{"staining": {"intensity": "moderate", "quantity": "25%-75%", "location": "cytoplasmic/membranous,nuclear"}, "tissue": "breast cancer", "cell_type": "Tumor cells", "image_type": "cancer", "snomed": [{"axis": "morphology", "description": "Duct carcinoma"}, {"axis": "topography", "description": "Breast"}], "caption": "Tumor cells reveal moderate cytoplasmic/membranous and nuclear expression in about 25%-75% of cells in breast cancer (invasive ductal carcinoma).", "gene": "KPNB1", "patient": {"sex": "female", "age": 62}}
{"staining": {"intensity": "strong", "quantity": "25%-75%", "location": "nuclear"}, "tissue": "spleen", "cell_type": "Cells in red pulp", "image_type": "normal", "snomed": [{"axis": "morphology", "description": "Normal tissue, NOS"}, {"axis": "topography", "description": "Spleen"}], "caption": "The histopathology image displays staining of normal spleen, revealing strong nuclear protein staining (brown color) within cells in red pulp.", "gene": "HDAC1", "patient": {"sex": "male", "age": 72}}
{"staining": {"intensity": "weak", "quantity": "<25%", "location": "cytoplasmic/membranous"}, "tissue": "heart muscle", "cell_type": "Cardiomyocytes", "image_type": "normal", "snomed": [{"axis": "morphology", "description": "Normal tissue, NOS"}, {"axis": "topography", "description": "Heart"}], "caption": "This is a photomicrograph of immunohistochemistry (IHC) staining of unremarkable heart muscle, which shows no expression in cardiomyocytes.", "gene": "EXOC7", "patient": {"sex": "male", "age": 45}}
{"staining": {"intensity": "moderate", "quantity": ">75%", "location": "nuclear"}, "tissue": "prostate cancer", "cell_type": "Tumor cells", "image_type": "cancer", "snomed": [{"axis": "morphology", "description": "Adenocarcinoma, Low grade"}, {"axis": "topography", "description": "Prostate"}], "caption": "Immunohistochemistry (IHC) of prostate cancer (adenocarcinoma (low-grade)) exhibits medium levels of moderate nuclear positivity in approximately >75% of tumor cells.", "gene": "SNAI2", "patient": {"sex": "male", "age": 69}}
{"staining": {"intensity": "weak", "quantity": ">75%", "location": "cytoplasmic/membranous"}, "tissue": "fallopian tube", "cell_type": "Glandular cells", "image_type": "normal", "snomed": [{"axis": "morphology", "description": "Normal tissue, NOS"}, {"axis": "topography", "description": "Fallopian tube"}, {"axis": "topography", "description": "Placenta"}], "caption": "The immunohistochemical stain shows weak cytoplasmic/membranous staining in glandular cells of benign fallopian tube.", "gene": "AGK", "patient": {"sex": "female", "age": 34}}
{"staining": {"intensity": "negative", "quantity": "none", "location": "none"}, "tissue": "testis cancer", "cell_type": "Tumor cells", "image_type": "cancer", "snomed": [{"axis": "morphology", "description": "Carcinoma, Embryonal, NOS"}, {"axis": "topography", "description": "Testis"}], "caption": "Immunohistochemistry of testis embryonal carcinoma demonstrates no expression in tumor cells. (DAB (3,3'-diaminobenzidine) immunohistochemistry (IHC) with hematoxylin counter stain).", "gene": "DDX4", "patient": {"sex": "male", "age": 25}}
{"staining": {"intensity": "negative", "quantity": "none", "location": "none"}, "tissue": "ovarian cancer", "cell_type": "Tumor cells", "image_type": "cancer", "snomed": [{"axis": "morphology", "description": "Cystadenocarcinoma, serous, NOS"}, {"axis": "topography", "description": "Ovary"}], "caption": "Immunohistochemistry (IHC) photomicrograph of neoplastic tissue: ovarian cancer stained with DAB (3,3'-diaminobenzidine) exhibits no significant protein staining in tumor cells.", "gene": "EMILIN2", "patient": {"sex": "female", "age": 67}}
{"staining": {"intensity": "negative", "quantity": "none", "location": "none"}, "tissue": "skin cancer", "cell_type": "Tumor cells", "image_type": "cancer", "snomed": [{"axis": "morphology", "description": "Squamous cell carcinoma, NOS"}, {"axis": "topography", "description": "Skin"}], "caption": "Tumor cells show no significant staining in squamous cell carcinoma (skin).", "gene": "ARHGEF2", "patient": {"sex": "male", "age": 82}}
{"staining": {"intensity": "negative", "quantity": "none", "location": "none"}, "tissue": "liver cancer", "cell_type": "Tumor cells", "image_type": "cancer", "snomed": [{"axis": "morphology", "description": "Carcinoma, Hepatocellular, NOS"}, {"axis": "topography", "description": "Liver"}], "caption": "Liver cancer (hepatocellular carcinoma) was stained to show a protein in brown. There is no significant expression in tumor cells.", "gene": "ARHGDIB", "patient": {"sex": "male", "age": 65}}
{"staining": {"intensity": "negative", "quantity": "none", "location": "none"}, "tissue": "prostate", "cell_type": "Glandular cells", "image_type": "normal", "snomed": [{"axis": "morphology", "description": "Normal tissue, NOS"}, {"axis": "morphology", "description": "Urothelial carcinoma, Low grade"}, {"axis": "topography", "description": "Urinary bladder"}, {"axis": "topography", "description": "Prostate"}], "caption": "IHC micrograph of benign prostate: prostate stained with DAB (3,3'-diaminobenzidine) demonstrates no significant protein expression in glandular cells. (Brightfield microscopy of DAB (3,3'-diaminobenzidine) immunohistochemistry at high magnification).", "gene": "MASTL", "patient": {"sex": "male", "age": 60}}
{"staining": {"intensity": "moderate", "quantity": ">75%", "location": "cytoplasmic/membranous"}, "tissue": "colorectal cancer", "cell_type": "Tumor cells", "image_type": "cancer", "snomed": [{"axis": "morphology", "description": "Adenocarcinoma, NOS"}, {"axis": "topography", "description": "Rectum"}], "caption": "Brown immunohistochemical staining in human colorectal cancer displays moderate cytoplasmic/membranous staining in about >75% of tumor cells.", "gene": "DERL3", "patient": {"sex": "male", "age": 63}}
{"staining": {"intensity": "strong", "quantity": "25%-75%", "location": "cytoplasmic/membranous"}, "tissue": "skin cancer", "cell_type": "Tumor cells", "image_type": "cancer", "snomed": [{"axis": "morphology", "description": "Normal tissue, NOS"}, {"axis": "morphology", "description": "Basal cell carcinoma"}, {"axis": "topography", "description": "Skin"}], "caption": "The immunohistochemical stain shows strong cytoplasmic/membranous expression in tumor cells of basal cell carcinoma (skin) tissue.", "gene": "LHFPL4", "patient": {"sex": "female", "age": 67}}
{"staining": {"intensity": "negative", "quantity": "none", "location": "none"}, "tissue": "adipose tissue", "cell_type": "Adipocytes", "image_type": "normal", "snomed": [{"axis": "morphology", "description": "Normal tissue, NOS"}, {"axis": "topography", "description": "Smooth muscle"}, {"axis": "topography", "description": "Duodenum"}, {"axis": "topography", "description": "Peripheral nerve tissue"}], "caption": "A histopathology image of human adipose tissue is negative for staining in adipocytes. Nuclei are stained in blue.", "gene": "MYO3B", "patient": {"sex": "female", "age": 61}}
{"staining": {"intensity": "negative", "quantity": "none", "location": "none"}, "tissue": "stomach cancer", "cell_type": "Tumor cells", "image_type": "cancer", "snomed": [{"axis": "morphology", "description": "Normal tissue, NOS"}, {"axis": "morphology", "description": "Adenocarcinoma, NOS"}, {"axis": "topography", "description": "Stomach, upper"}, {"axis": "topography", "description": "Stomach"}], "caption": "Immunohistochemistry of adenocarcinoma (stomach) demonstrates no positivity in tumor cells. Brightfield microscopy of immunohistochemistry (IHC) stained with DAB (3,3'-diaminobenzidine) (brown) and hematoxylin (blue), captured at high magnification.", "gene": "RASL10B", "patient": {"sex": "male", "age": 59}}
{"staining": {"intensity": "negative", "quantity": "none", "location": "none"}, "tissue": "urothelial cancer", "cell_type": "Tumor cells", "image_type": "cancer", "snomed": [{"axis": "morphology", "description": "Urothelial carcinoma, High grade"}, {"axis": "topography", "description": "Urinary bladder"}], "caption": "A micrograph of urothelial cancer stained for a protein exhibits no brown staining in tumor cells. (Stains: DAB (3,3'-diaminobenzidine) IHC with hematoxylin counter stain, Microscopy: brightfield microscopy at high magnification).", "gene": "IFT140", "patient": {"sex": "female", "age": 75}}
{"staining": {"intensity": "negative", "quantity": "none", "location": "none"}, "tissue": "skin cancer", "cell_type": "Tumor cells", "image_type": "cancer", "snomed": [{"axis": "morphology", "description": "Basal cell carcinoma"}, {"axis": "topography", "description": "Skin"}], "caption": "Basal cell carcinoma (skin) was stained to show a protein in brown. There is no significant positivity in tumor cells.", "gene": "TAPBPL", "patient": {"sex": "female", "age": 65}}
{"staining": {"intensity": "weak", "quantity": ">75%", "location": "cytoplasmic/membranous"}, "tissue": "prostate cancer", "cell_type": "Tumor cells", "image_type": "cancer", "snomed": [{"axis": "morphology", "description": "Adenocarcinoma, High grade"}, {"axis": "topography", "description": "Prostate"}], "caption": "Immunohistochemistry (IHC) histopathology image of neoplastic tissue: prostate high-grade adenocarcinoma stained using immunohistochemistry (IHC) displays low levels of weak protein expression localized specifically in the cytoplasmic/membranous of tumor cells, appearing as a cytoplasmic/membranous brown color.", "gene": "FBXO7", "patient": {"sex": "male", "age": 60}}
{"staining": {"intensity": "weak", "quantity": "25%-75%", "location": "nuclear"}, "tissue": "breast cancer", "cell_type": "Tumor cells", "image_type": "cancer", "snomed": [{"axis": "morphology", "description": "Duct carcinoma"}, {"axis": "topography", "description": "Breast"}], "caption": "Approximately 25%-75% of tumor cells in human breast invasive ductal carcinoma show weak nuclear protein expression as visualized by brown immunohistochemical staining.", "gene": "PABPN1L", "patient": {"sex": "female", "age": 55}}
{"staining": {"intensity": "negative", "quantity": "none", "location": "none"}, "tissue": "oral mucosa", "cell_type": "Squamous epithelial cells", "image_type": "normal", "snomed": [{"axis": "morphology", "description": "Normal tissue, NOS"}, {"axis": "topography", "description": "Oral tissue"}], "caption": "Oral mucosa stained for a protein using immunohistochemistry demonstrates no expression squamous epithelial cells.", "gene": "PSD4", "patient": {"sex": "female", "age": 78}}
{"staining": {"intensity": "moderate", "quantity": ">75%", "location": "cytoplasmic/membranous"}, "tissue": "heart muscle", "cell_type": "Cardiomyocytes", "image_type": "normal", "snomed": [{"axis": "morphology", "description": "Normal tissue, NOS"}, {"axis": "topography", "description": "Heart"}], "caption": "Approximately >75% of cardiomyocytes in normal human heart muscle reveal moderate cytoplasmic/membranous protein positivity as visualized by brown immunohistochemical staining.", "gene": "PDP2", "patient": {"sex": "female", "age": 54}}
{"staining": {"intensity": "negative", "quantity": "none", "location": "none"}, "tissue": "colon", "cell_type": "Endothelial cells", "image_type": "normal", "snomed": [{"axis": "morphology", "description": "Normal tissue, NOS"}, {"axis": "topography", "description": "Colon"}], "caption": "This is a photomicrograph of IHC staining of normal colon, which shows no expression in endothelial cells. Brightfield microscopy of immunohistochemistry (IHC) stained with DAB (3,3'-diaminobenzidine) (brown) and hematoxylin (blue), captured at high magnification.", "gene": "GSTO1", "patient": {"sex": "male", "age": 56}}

◆ ◆ ◆

Task directions:
The response must repeat exactly the lines from the top of the material through the line containing "(IHC) of prostate", both included, with no other output.

Solution to this task:
{"staining": {"intensity": "moderate", "quantity": "25%-75%", "location": "cytoplasmic/membranous,nuclear"}, "tissue": "breast cancer", "cell_type": "Tumor cells", "image_type": "cancer", "snomed": [{"axis": "morphology", "description": "Duct carcinoma"}, {"axis": "topography", "description": "Breast"}], "caption": "Tumor cells reveal moderate cytoplasmic/membranous and nuclear expression in about 25%-75% of cells in breast cancer (invasive ductal carcinoma).", "gene": "KPNB1", "patient": {"sex": "female", "age": 62}}
{"staining": {"intensity": "strong", "quantity": "25%-75%", "location": "nuclear"}, "tissue": "spleen", "cell_type": "Cells in red pulp", "image_type": "normal", "snomed": [{"axis": "morphology", "description": "Normal tissue, NOS"}, {"axis": "topography", "description": "Spleen"}], "caption": "The histopathology image displays staining of normal spleen, revealing strong nuclear protein staining (brown color) within cells in red pulp.", "gene": "HDAC1", "patient": {"sex": "male", "age": 72}}
{"staining": {"intensity": "weak", "quantity": "<25%", "location": "cytoplasmic/membranous"}, "tissue": "heart muscle", "cell_type": "Cardiomyocytes", "image_type": "normal", "snomed": [{"axis": "morphology", "description": "Normal tissue, NOS"}, {"axis": "topography", "description": "Heart"}], "caption": "This is a photomicrograph of immunohistochemistry (IHC) staining of unremarkable heart muscle, which shows no expression in cardiomyocytes.", "gene": "EXOC7", "patient": {"sex": "male", "age": 45}}
{"staining": {"intensity": "moderate", "quantity": ">75%", "location": "nuclear"}, "tissue": "prostate cancer", "cell_type": "Tumor cells", "image_type": "cancer", "snomed": [{"axis": "morphology", "description": "Adenocarcinoma, Low grade"}, {"axis": "topography", "description": "Prostate"}], "caption": "Immunohistochemistry (IHC) of prostate cancer (adenocarcinoma (low-grade)) exhibits medium levels of moderate nuclear positivity in approximately >75% of tumor cells.", "gene": "SNAI2", "patient": {"sex": "male", "age": 69}}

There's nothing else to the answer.